It was hard to leave New England and the fall colors that were so vivid everywhere, but the autumn had made it to Pennsylvania as well as we discovered riding through the beautiful mountains and towns. The approach into McConnellsburg took us over a high mountain that gave an incredible view of everything around at its summit.
Helen and Freda were waiting on us as we made it in about 4:30 PM. They had supper ready for us weary and hungry travelers, giving us ample time to get settled before a number of their friends came in for another meeting and we got down to the real food: the Living Word of God!
We got underway about 7:00 PM and had a full house. We have been with Helen and Freda on several other occasions and many who come we have met before. It was not different this time as it seemed that we knew everyone who attended. Of course we don't discourage new people -- almost everywhere we went there were quite a number of people new to us -- but it is doubly a blessing that the ones we know come back!
It is no secret that sometimes these truths we discuss meet with opposition and even scorn. We speak of an invisible God and of walking by faith and not by sight. Our brother Burt Rosenburg calls "the invisible" a hard sell, and it is. To believe in "the invisible" when the visible is so much more convincing, is not only tough as a concept to "sell," but it is sometimes no picnic to live, either. So when we see people again and again and they are holding fast to what we have shared by the Spirit, we know they have paid a price to continue to walk in the truth of Christ who lives in us. It can only cause us to thank God and praise His Name because He is the One Who keeps us, and we see His handiwork everywhere we go, as it seems like angels prepare the way.
All of us three gave a word as we were moved by the Spirit, and at the end we encouraged anyone there who had not made "Christ in me" his "own," to make a confession in some way, by heart and mouth, that we agree with God that it is no longer us living, but Christ Who is living in us, in this present moment. We pointed out how just as our initial entering into the kingdom was by our committed choice, or in a moment of decision and capped off by some sort of prayer or mouth confession, saying, "Christ is my Savior," or some such as that, in that same way entering into our union reality is another and further step of faith, entered into in the same way by which we received our salvation by grace -- through faith -- i.e., by a committed act of receiving and agreeing with God.
------------------------
◆ Task set
[1] Reproduce, word for word, the part of the McConnellsburg meeting account that opens with the words containing "All of us three" and closes with "agreeing with God.".
[2] Please carry on writing the McConnellsburg meeting account from the point where it stops.

◆ Excerpted records
------------------------
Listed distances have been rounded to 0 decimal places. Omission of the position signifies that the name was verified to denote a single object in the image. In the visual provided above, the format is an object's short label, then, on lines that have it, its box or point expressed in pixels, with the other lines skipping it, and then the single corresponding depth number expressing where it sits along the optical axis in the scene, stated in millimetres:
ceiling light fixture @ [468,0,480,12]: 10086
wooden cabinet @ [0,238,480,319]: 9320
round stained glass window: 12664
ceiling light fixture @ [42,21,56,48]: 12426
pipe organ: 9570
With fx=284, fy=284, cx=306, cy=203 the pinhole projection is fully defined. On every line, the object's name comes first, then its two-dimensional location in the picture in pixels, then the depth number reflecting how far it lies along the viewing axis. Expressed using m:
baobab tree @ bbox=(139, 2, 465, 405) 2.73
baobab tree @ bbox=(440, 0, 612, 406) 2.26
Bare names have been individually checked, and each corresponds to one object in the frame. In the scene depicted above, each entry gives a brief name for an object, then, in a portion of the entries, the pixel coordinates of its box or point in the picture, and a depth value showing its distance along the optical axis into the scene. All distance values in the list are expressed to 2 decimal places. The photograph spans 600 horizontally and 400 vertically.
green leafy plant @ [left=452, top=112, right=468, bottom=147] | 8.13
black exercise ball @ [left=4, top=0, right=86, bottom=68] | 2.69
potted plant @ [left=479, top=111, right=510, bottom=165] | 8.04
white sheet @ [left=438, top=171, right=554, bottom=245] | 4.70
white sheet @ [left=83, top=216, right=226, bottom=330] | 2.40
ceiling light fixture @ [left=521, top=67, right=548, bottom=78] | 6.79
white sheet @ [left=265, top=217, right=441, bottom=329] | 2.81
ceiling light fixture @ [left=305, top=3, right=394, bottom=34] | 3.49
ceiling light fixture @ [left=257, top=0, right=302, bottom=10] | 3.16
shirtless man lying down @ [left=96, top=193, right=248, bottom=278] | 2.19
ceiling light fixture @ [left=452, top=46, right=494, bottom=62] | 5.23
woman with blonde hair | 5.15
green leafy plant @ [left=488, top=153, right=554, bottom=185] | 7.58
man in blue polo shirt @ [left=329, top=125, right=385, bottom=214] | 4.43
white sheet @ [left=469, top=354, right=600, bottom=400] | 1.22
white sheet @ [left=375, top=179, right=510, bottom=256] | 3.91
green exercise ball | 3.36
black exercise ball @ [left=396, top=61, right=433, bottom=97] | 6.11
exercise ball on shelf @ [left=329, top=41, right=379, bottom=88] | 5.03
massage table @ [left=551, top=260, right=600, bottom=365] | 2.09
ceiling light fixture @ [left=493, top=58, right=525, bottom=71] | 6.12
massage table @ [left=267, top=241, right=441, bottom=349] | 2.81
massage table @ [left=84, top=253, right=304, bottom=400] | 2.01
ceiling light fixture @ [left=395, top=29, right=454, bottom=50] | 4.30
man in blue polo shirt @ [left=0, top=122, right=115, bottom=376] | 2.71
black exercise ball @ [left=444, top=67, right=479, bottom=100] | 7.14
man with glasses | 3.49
------------------------
◆ Answers by item number
[1]
All of us three gave a word as we were moved by the Spirit, and at the end we encouraged anyone there who had not made "Christ in me" his "own," to make a confession in some way, by heart and mouth, that we agree with God that it is no longer us living, but Christ Who is living in us, in this present moment. We pointed out how just as our initial entering into the kingdom was by our committed choice, or in a moment of decision and capped off by some sort of prayer or mouth confession, saying, "Christ is my Savior," or some such as that, in that same way entering into our union reality is another and further step of faith, entered into in the same way by which we received our salvation by grace -- through faith -- i.e., by a committed act of receiving and agreeing with God.

[2]
As at first we said, "Christ is my Savior," in this further act of faith, we say in some way, "Christ has been formed in me so that He is living and expressing Himself in my world as me." It is a bold thing to say and we always say it when it looks exactly the opposite, which is the point. If we looked and acted like we think Christ would look or act, we would not be taking it by faith. But faith always starts out in the invisible, in something not seen, before faith gives us its evidence.
Faith's evidence is the simple law that what we take, takes us. By faith we sit in a chair; then the chair holds us. We took the chair, now the chair takes us. We enter into Christ by faith, and then Christ takes us, and performs His promises in us. At first we have no evidence and our faith is really a stab in the dark. But the witness comes back to us in our spirits, and we KNOW that what we have believed and committedly received, He has done it!
This is the beginning of "possessing our possessions," i.e., entering into God's "rest" in the Promised Land. It is a crossing of sorts, out of the wilderness of self-effort and self-responsibility, over the Jordan, finally and completely leaving the former "old self" in its death in the wilderness, and entering in by faith as a totally and only a "new self" in Christ, Christ in us as one person with us. It is this one unified person, Christ plus me which equals this new "me," who from now on lives out of the rest of God (Heb 4: 9,10), rather than by our own efforts and labors. This is finding the "easy yoke" and "light burden" Jesus offered us all in Matthew 11:30.
The next morning, Monday, Oct 13th, we left McConnellsburg and went back east to Morgantown PA, near Lancaster. Dr. Rod and Grace Hoober have also been our friends for many years, and always have a lively get-tegether whenever we come. We stayed two days and nights with them and this was no exception to the past.
At the first night's meeting Boyd spoke first; I followed and then John finished up. When we turned over the meeting for discussion one of the first subjects that came up was about sin. This is probably our most common question, since it seems almost as if "sin" is more on the minds of believers than righteousness, since the fear of sin and what to do about sin is most often on the top of believers' minds. I don't mean this as a criticism but rather an observation that has remained consistent through all the years I have been sharing Christ in us.
It is only right that people ask these questions of course, because as long as it is an issue to someone, it is an issue to them. It cannot be put to bed until the Spirit puts it to bed in us. But there is good news: the sin issue CAN BE PUT TO BED!
When we finally come to the place by the Spirit where we see we are kept by the power of God, (something we cannot learn in a book or a class but by the actual experience of BEING KEPT), the issue of sin is put to bed as far as we are concerned, because it is no longer our issue. It is done away in the Cross and the new life of the resurrection, and as Paul said, "How can we, who are dead to sin, live any longer in it?" (Rom 6:2) It is very simple.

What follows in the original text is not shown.